Por qué si tus padres cobran poco tú también lo harás

Un estudio de la OCDE confirma que el ascensor social y el "si quieres, puedes" en España está estropeado.

"Con trabajo, todo se consigue" o "en esta vida, quien lo vale, llega lejos", son algunos de los comentarios meritocráticos que nos salen cuando oímos historias excepcionales de alguien que ha ido 'de cero a héroe'. El trato seductor del capitalismo son las oportunidades, la promesa de que aunque empieces la carrera en el décimo puesto, tienes más o menos las mismas posibilidades de ganarla que el que arranca desde la primera fila con una carrocería mejor. Pero un estudio publicado el mes pasado por la Organización para la Cooperación y el Desarrollo Económicos (OCDE), llamado A Broken Social Elevator? How to promote Mobility, confirma que esto no es así en muchos países. Sin ir más lejos, un niño de familia pobre en España puede tardar hasta 120 años en llegar a cobrar el sueldo medio.

Ascensor social

La OCDE incluye 36 países de América, Europa y el sureste asiático, y ha revelado que, en general, el 'ascensor social' está averiado en todos ellos, porque mientras los que nacen en familias con un nivel alto de ingresos permanecerán en lo alto, la gente con menos ingresos tiene que luchar por ascender hasta un nivel de renta medio. Además, si naces en la zona intermedia de ingresos tienes más posibilidad de caer en la de ingresos bajos o en la pobreza que de ascender a los niveles más altos. El problema de todo esto no es solo la frustración ciudadana que produce, perjudicando la satisfacción, el bienestar y la cohesión social, sino que también significa que hay mucho talento malgastado y mucha gente que podría estar aportando más, así que también se están perdiendo oportunidades de crecimiento económico.
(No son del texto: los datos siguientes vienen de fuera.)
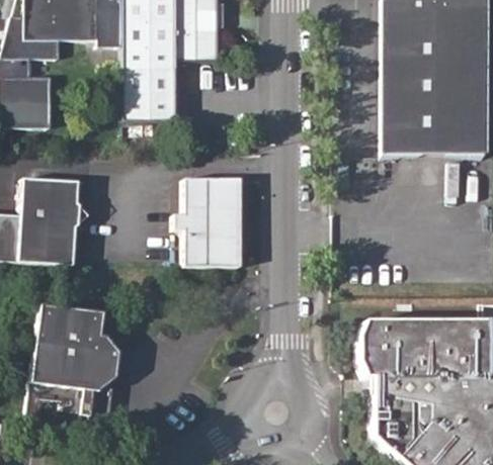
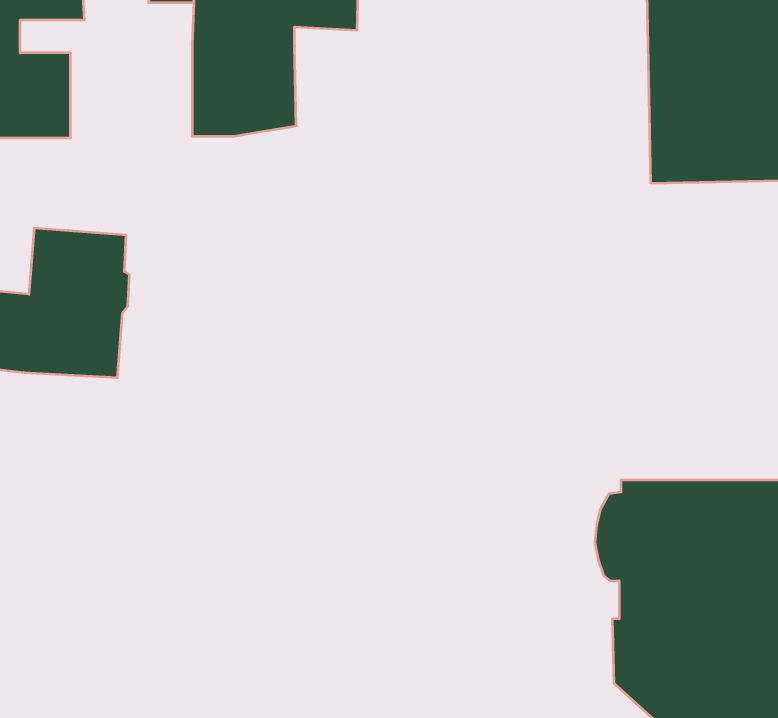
building: [171,179,242,266] -> none
building: [22,305,118,418] -> none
Los 'papis', factor determinante

En una encuesta de la OCDE del 2015, solo el 25% de los españoles dijeron que tenían esperanzas de que su situación financiera mejorase respecto a la de sus padres. Es un pesimismo razonable, ya que según el estudio de este año los españoles descendientes de familias con bajos ingresos podrían tardar hasta cuatro generaciones en alcanzar el nivel de ingresos medio. El 28% de los hijos españoles cuyos padres tuvieron ingresos bajos acaban teniendo igualmente un nivel bajo de ingresos, mientras que el 34% de los descendientes de familias ricas consiguen llegar a un nivel alto de ingresos. En cuanto a los tipos de ocupación, al menos la mitad de los hijos de un directivo acaban trabajando en un puesto similar, frente a uno de cada cinco hijos de obreros que llegan a tener este tipo de puestos.

Niveles de renta

Así que en España es complicado moverse entre los niveles de ingresos, tanto desde abajo como desde arriba, por lo que se conoce como el 'suelo y techo pegajosos', que mantienen a las personas "pegadas" a su nivel de ingresos. Por eso el 20% de los que cobran poco tienen un 64% de posibilidades de quedarse "estancados", mientras que en lo alto del ranking la posibilidad de permanecer en ese rango es del 72%. La OCDE explica que esto se ha intensificado desde los años 90, y que la falta de movilidad en los niveles bajos de renta se debe, entre otras cosas, a la gran cantidad de paro de larga duración y de contratos de corta duración.

Suspenso en educación

Si bien las cifras españolas no están entre las peores de la OCDE, y en otros países se tardan más generaciones en escalar económicamente (entre ellos Reino Unido, Alemania o China), en lo que sí suspendemos de largo es en educación. La tasa de abandono escolar sigue siendo una de las más altas de la Unión Europea (19,9%), y solo el 22% de los hijos de padres con un nivel educativo bajo se sacan algún título superior, frente al 69% de los que tienen padres con alto nivel educativo. Además, si tu familia tiene un nivel educativo bajo, tendrás tendencia a tenerlo tú también (pasa en el 56% de los casos, frente al 42% en la media de los países de la OCDE).

Medidas a favor de la mobilidad / OCDE

No es inevitable

Para mejorar la situación y aumentar la movilidad intergeneracional, la OCDE hace varias propuestas, empezando por invertir más en educación, especialmente la primaria, y crear políticas de salud y familia que reduzcan la desventaja con la que nacen muchos niños. También consideran útil garantizar el acceso a una vivienda y un transporte público de calidad, para ayudar a reducir las desigualdades regionales y la concentración de hogares precarios en las ciudades. Otro consejo para los gobiernos es luchar contra la evasión del Impuesto dSucesiones y Donaciones y diseñar sistemas de fiscalidad progresiva (es decir, que pague un mayor porcentaje de impuestos quien más cobre). El mensaje que llevan todas estas propuestas es que si no se refuerza el Estado del Bienestar, los jóvenes continuaremos saliendo al mercado laboral en condiciones desiguales.